Friday, June 28, 2013

NSA Leaker Snowden and Political Asylum

Regardless of what you believe about what he did, there is something comical about the chain of events surrounding NSA leaker Edward Snowden. The idea that he is sitting in an airport terminal in Russia while Putin says there's nothing he can do and Julian Assange, held up in an embassy in London, works to help Snowden elude the U.S. government. Meanwhile, Ecuador, likely the desired destination for Mr. Snowden, decides to back out of a trade agreement with the United States so that the U.S. cannot use the trade agreement as leverage against Ecuador as Ecuador decides whether to provide Snowden with asylum protection.

But even if Snowden did make it to Ecuador (and it's not clear at this point that he can), is he even entitled to obtain asylum relief? The answer to this question really is based on what you think about Snowden's actions. To obtain asylum, an applicant has to show that he or she will be persecuted on account of one of the five protected grounds and that the government is responsible (or abdicates to to the actions of private individuals). If Snowden is sent back to the U.S., he will likely spend the rest of his life in jail. So is this persecution on account of a protected ground?

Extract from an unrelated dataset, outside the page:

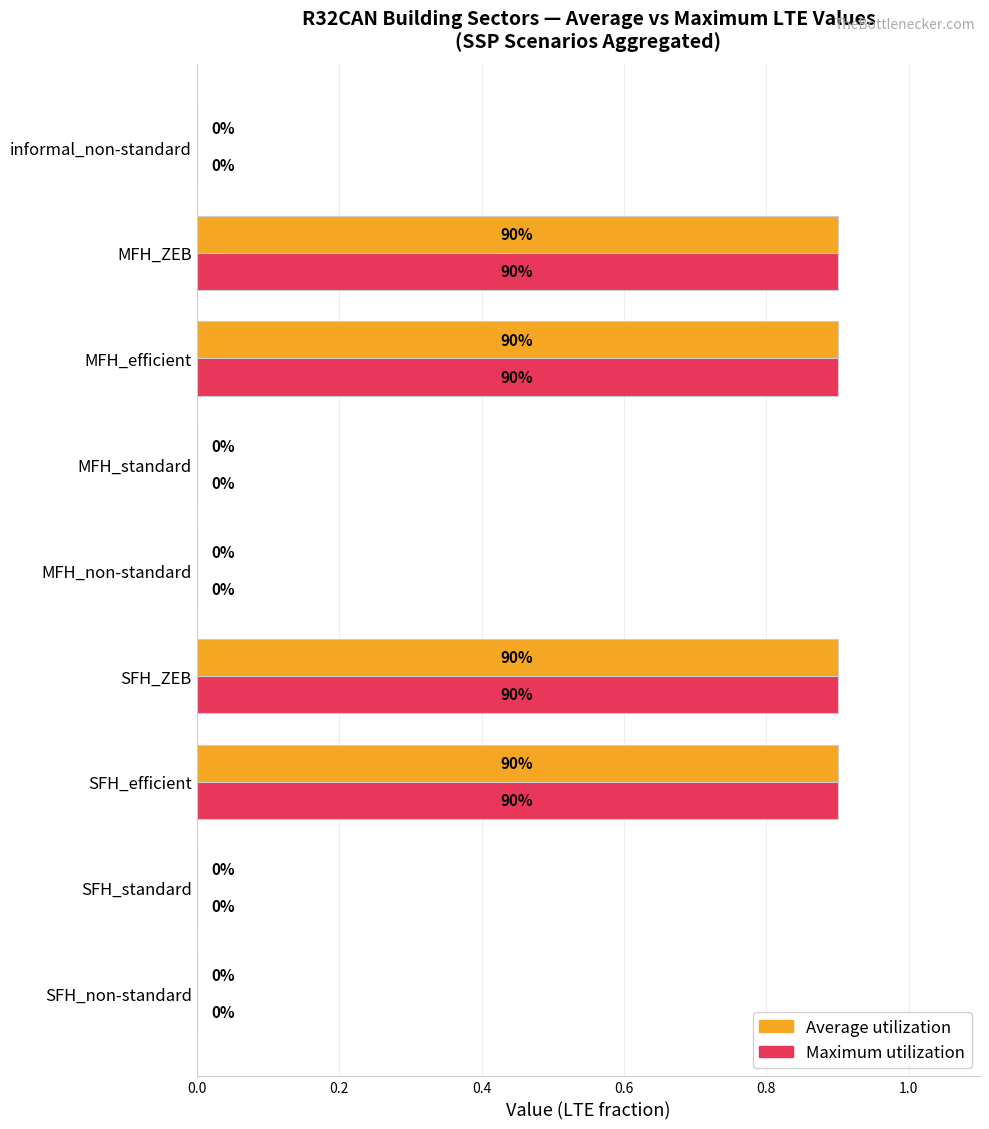

The Maximum utilization series shows 0.0 at MFH_standard. True or false?

True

The five grounds are: race, religion, nationality, political opinion, and social group. Here, the protected ground at issue is political opinion. Snowden disclosed classified information. A law says that you cannot do this. Countries have a right to prosecute individuals who violate the law, right? Well, it depends. It can be a judgement call, requiring countries to pass judgment on the way that other countries address perceived human rights issues.

For example, China requires Christians to practice in sanctioned institutions (although the restrictions appear to be loosening). The United States believes Christians should be able to practice their religion in any matter they see fit. Thus, if a Christian in China is punished for attending services in a house church, the U.S. government might provide that person with asylum relief even though that person has technically violated a law in China.

A more on-point example for Snowden's purposes is whistleblower protection. Under the theory that they are expressing a political opinion, the U.S. has provided asylum relief to applicants who claim they face persecution because they tried to expose government corruption.

So where does the U.S. surveillance program fall? According to some recently conducted polls, a majority of people in the U.S. think the government's actions are a reasonable response to ongoing security threats. Should that matter? And what are the implications of countries using the asylum process as a way to simply stick it to the U.S. for broader reasons?